Which brings us to Old Dudley. His age is, in contrast, very scrutable - he insists that had he been left at home, "[t]here was his pension that could feed him and oddjobs that kept him his room in the boarding house" (702), a situation speaking both to his lifetime of work and the accrual of experience, as well as his curmudgeonly stubbornness. But in relying on his daughter to take care of him, Old Dudley embarks on a role reversal - once the parent, he is now the parented. "Once she took him shopping with her but he was too slow," "She held him by the coat sleeve and pulled him through the people" (704-05). Dudley's daughter pampers him, even babies him. Dudley may in fact be Old, but in the care of his daughter he is just a child.

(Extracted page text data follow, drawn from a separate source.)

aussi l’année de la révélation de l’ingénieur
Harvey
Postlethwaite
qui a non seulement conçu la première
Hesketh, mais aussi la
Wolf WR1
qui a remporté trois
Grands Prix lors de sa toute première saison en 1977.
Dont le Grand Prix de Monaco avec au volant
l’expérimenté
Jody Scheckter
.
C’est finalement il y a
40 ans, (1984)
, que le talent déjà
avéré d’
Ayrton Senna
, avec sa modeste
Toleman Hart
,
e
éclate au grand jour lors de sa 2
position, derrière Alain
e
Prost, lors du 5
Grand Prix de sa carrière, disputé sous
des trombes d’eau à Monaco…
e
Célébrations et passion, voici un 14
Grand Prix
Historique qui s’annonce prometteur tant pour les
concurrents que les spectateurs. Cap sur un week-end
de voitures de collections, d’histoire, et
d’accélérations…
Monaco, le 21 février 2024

These ageless characters all abhor the city - except for Asbury, who pines for it, perhaps because he was poisoned by the unadulterated countryside itself. There too is a difference in his agelessness - Asbury's premature graying is a physical toll on his body, whereas Nelson and Mr. Head have grown the wiser for their conflation, Old Dudley has stopped progressing and instead regresses, and Asbury's assumed naiveté in Mrs. Fox gives her the innocence of youth. The agelessness of these characters is a play on wisdom, achieved or lost; Asbury's agelessness is the petulance of a child that has never been purged. He "crie[s] in an agonized voice, 'can't we go on?' (552), and with all the self-important angst of an adolescent repeats, over and again, "'What's wrong with me . . . is way beyond Block.'" (550)
O'Connor plays urban/rural allegiances off of ageless characters to put the wise at home in the country.